Sox fans don't want to hate Manny

Published Jun. 18, 2010 1:00 a.m. EDT

Now they are going to boo him?

Red Sox fans could have booed Manny Ramirez any number of times during his seven-plus years in Boston.

. . . When he dogged it on grounders or played the outfield seemingly blind-folded.

. . . After he pushed down the team’s 64-year-old traveling secretary in a dispute over tickets.


. . . During the numerous occasions he quit on his teammates, quit on his fans, quit on the organization.

But that’s not how it went down, is it?

Ramirez’s “Manny being Manny” persona was a free pass to forgiveness. The Red Sox, relying on his offensive brilliance, had little choice but to tolerate his idiosyncracies.

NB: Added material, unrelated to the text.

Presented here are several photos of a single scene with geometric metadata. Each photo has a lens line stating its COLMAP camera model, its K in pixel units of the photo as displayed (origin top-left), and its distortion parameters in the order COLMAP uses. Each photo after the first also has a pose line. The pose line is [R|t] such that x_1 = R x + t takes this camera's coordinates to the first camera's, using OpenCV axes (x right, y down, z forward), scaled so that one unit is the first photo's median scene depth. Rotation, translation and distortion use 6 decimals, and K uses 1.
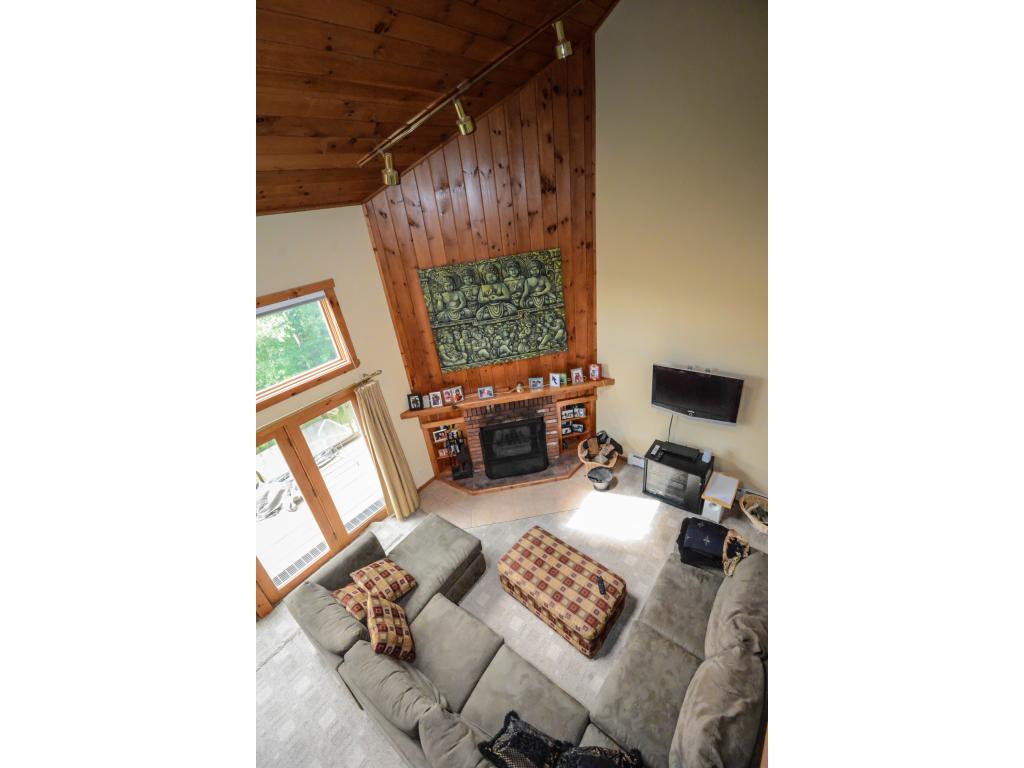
lens RADIAL K [[365.1, 0, 510.1], [0, 365.1, 383.6], [0, 0, 1]] dist [0.003628, 0.000114]
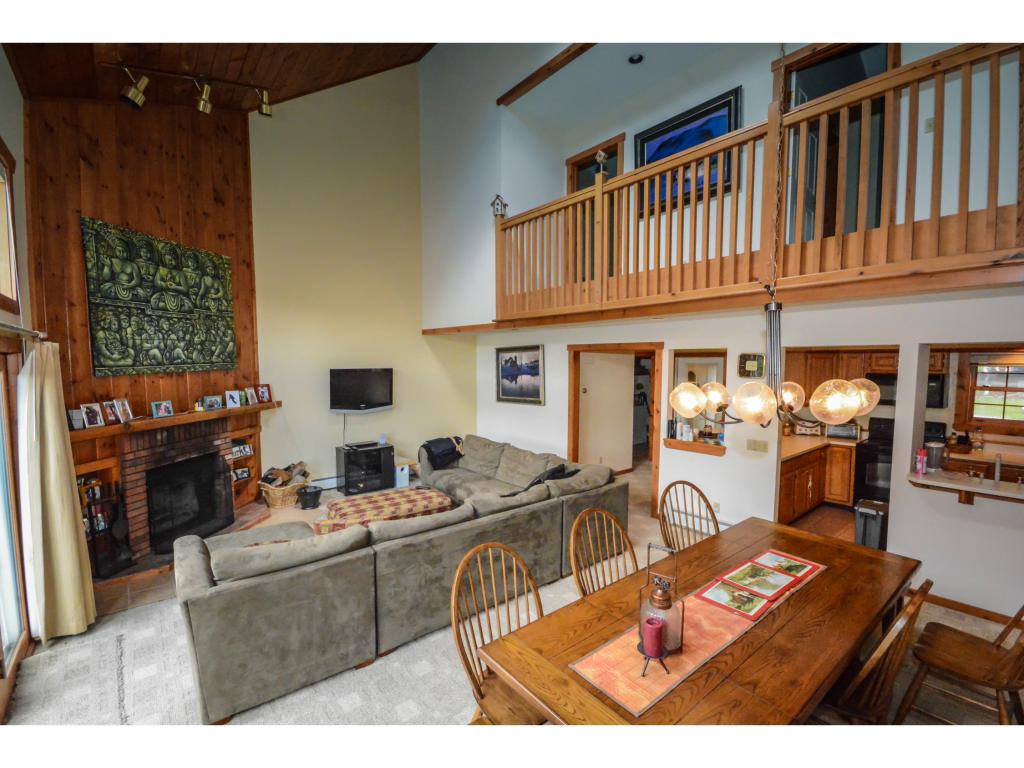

Fans were alternately entertained and exasperated . . . but mostly entertained.

So this weekend, as Ramirez returns to Boston for the first time in a Dodgers uniform (MLB on FOX, Saturday, 4:10 p.m. ET), it would be just a tad hypocritical for Sox fans to treat ManRam as if he were Kobe Bryant or someone.

Maybe not with the unrestrained enthusiasm they reserve for players who give their heart and soul to the Red Sox and New England.

But with polite, muted acknowledgment for Ramirez’s contributions to two World Series champions in Boston and two other postseason teams.

My colleague, Jon Paul Morosi, who went to college in Boston, vehemently disagrees with me, saying Ramirez will be booed relentlessly from Connecticut to Maine.

Vive la difference!

But here’s the thing: Fenway is not home to a hard-edged, blue-collar crowd. The Red Sox’s average ticket price of $52.32 is second highest in the majors. Malice usually is not on the menu.

Don't get me wrong: I’m not knocking Red Sox fans or telling them how to react. Fans are pretty much the same everywhere, loathing the opponent, embracing their own. That, frankly, is the way it should be.

Booing Ramirez because he is a visitor would be entirely appropriate. Booing him because of his many lapses of integrity in a Red Sox uniform would be appropriate as well.

Still, I’m not sure most Red Sox fans care that Ramirez drove his teammates, coaches and manager Terry Francona nuts with his behavior.

I’m not sure they care what Manny did to Jack McCormick, the team’s traveling secretary, or took terrible offense when Ramirez said, “I was unhappy for eight years in Boston, but still put up great numbers.”

Of course, Sox fans have been merciless with other steroid users in the past, particularly those who played for the Yankees. And some might wonder if the Red Sox’s ’04 and ’07 titles are tainted by the appearances of both Ramirez and David Ortiz on a 2003 list of alleged drug users.

Yet, inevitably for most fans, bitter memories fade and warm memories remain.

Some of Ramirez’s former Red Sox teammates and bosses – privately – hold a more cynical view. Reporters, chronicling the past, recount each and every one of Ramirez’s transgressions.

But fans are fans. Most don’t want to hear the negative. Most don’t want to hate.

Ramirez was the MVP of the 2004 World Series, helping deliver the Red Sox’s first championship in 86 years.

He was part of the greatest comeback in baseball history, helping the Red Sox rally from a three-games-to-none hole to defeat the Yankees in the ‘04 American League Championship Series.

Of course, when the Sox trailed the Indians three games to one in the ’07 ALCS, Ramirez said memorably, “It doesn’t happen, so who cares? There’s always next year. It’s not like it’s the end of the world.”

That was – and is – Manny, all happy-go-lucky, almost childish in his world view, at times downright immature. The scrutiny of Red Sox Nation was bound to make him uncomfortable. But his former agent, Jeff Moorad, steered him to Boston on an eight-year, $160 million free-agent contract, and Ramirez sure didn’t turn down the cash.

For all his faults, Ramirez is a hellacious worker, respected by his teammates for his intense preparation as well as his immense hitting skill. He started hot this season, missed time with a right calf strain and now is hot again in June.

His power is not what it was, perhaps because he is 38, perhaps because of the absence of performance-enhancing drugs, if indeed he was a regular user. Ramirez remains a presence, though. Fenway no doubt will stir this weekend for every one of his at-bats.

There is no getting around it; his Red Sox career did not end well. He had a dugout scrap with Kevin Youkilis, the shoving incident with McCormick, the phantom knee injury that “forced” him out of the lineup against the Yankees.

The tension was almost unbearable during his final weekend in Boston, just before his trade to the Dodgers; Francona, in particular, was at wit’s end. Luckily for the Red Sox, general manager Theo Epstein acquired a strong replacement, Jason Bay, and the team reached the postseason each of the next two years. Otherwise, the fans might be truly angry.

Or maybe they truly are angry, angrier than I anticipate.

Bitter memories vs. warm memories, all weekend at Fenway Park.